Foxconn’s reckless and environmentally damaging practices exacerbate ozone depletion leading to rising global temperatures and can be seen in climate-change-induced disasters such as the California fires and the floods throughout Kerala, India.

Growing working class resentment toward the continued theft and deception displayed by the fourth largest information technology company in the world, with an estimated $154.7 billion revenue in 2017, has prompted the company to announce two separate “gifts.”

On Monday, Foxconn announced a $100 million investment grant to the University of Wisconsin-Madison. This “grant” will establish the Foxconn Institute for Research in Science and Technology, or FIRST, according to the Business Journal. FIRST will be located on the Foxconn campus in Mount Pleasant, Wisconsin, with an “off campus hub” in Madison. UW Chancellor Rebecca Blank touted the “gift” as an opportunity for collaboration, “while fostering the talent pipeline that will help build Wisconsin’s future.”

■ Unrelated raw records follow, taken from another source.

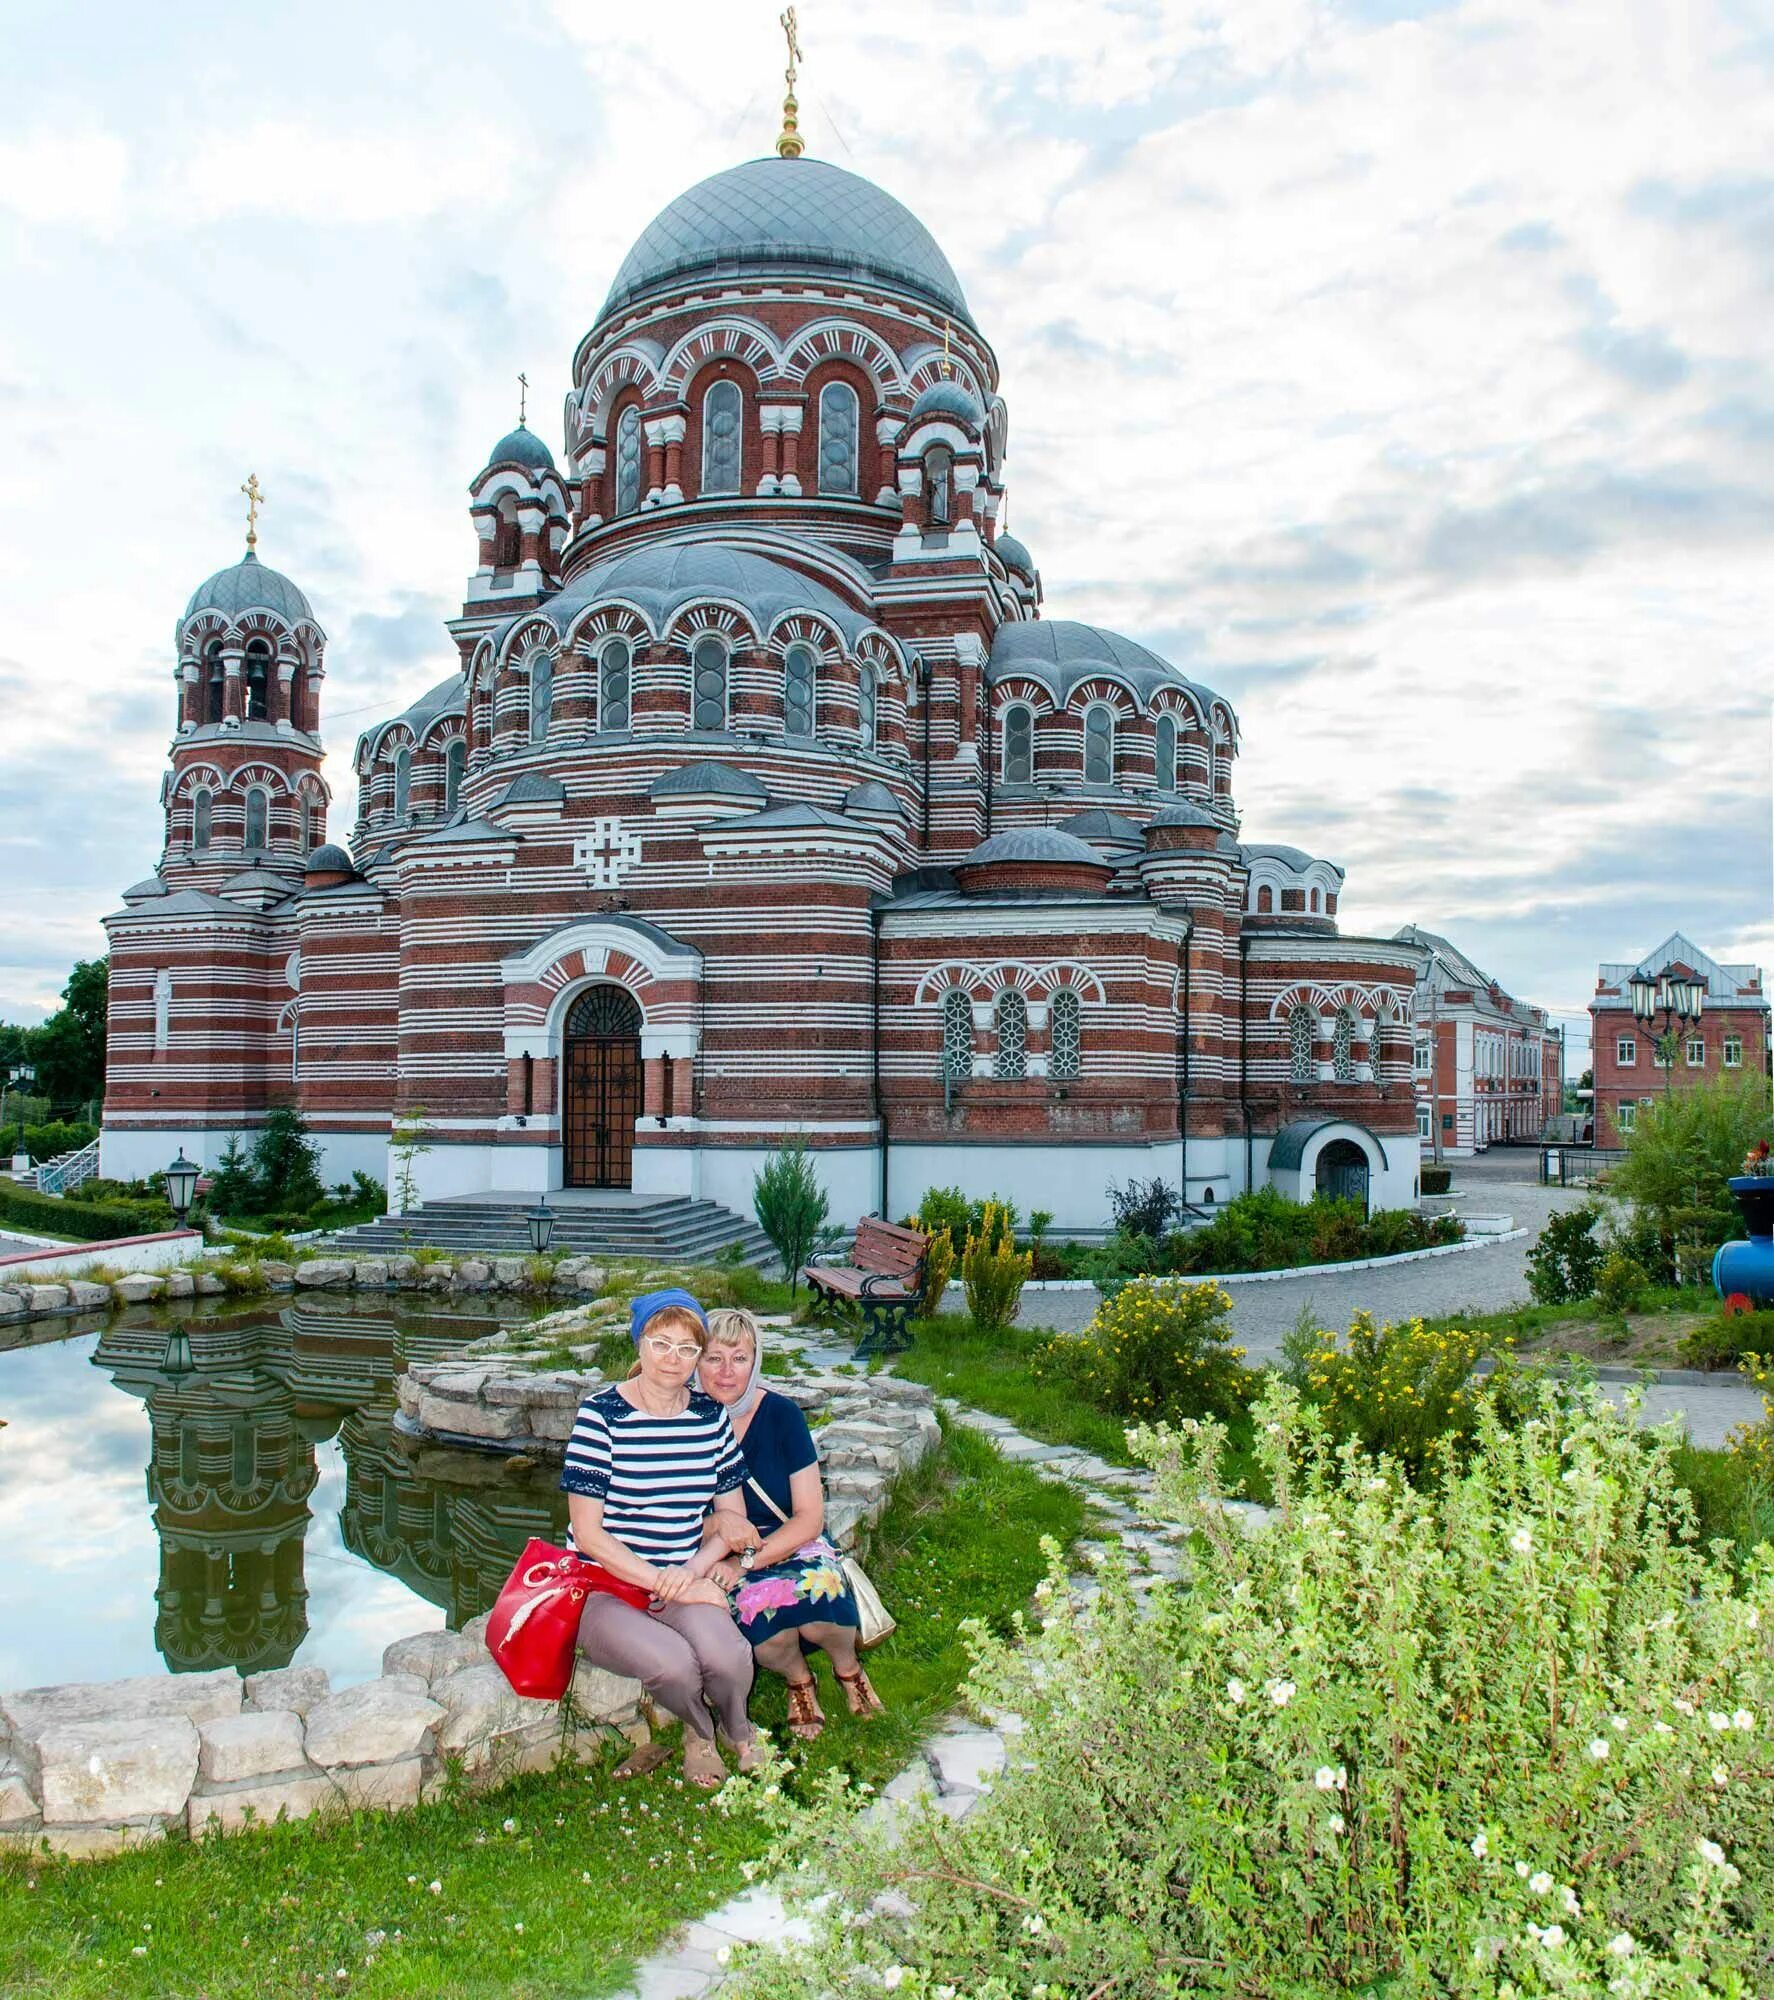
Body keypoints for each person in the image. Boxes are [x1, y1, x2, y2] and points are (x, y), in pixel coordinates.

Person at [562, 1287, 762, 1787]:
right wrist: (660, 1579)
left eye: (686, 1348)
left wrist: (691, 1574)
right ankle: (699, 1730)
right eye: (660, 1343)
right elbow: (588, 1533)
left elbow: (731, 1520)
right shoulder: (601, 1416)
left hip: (679, 1575)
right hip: (604, 1585)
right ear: (639, 1344)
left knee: (730, 1658)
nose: (673, 1359)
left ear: (697, 1356)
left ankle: (738, 1730)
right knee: (673, 1665)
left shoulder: (708, 1417)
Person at [697, 1306, 884, 1741]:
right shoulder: (685, 1425)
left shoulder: (782, 1416)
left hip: (792, 1543)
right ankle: (799, 1680)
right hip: (725, 1553)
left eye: (739, 1358)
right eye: (714, 1357)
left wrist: (745, 1563)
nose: (726, 1372)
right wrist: (722, 1540)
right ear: (697, 1362)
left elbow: (810, 1518)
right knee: (768, 1635)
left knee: (822, 1614)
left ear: (755, 1361)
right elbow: (683, 1517)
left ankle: (848, 1669)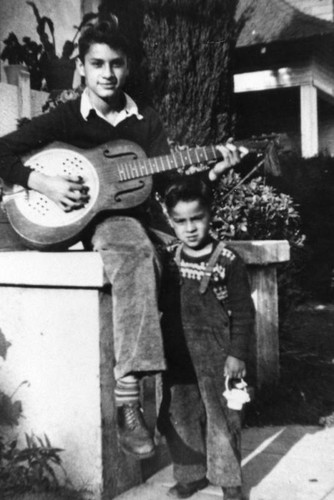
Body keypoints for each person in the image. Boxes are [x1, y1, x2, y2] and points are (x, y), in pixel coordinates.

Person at [0, 20, 240, 460]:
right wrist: (41, 181)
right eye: (97, 64)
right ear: (82, 69)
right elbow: (3, 151)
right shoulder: (68, 117)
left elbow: (171, 188)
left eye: (116, 64)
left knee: (196, 270)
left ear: (127, 68)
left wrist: (211, 171)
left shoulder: (145, 122)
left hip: (143, 218)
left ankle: (188, 411)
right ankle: (128, 400)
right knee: (132, 252)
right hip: (102, 222)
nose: (107, 73)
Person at [158, 177, 254, 499]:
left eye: (196, 218)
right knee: (180, 413)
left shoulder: (228, 260)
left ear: (210, 214)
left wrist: (237, 353)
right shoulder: (169, 259)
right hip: (179, 351)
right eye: (180, 221)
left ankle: (229, 481)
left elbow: (243, 311)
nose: (189, 228)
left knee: (224, 415)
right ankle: (190, 474)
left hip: (219, 352)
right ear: (170, 220)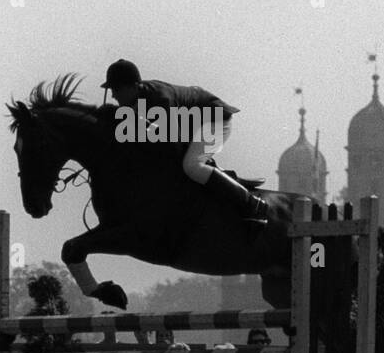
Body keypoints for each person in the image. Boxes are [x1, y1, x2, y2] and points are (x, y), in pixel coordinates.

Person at [100, 59, 266, 238]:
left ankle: (251, 204)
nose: (113, 96)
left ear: (133, 87)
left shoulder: (160, 99)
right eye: (111, 90)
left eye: (116, 90)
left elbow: (171, 142)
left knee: (192, 165)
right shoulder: (138, 99)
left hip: (216, 120)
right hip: (193, 123)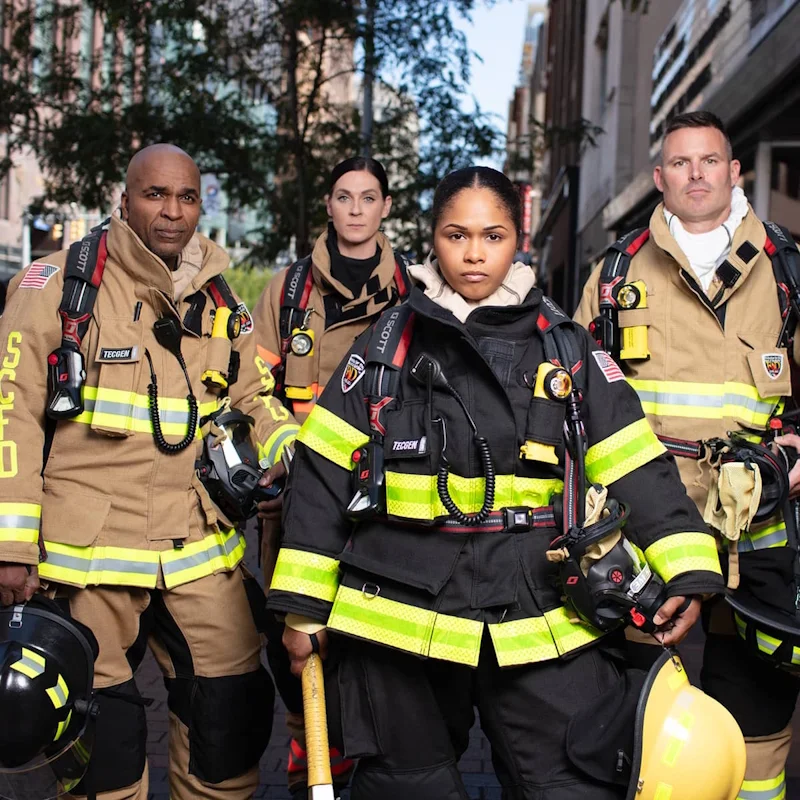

The second “gift” announced Tuesday, with Governor Scott Walker in attendance, was the establishment of the $100 million “Wisconn Valley Venture Fund.” The fund’s four principal investors include Foxconn Technology Group, Advocate Aurora Health, Johnson Controls and Northwest Mutual. These funds will no doubt be used for more Wall Street machinations that will produce little benefit for working people while enhancing the stock portfolios of the bourgeoisie.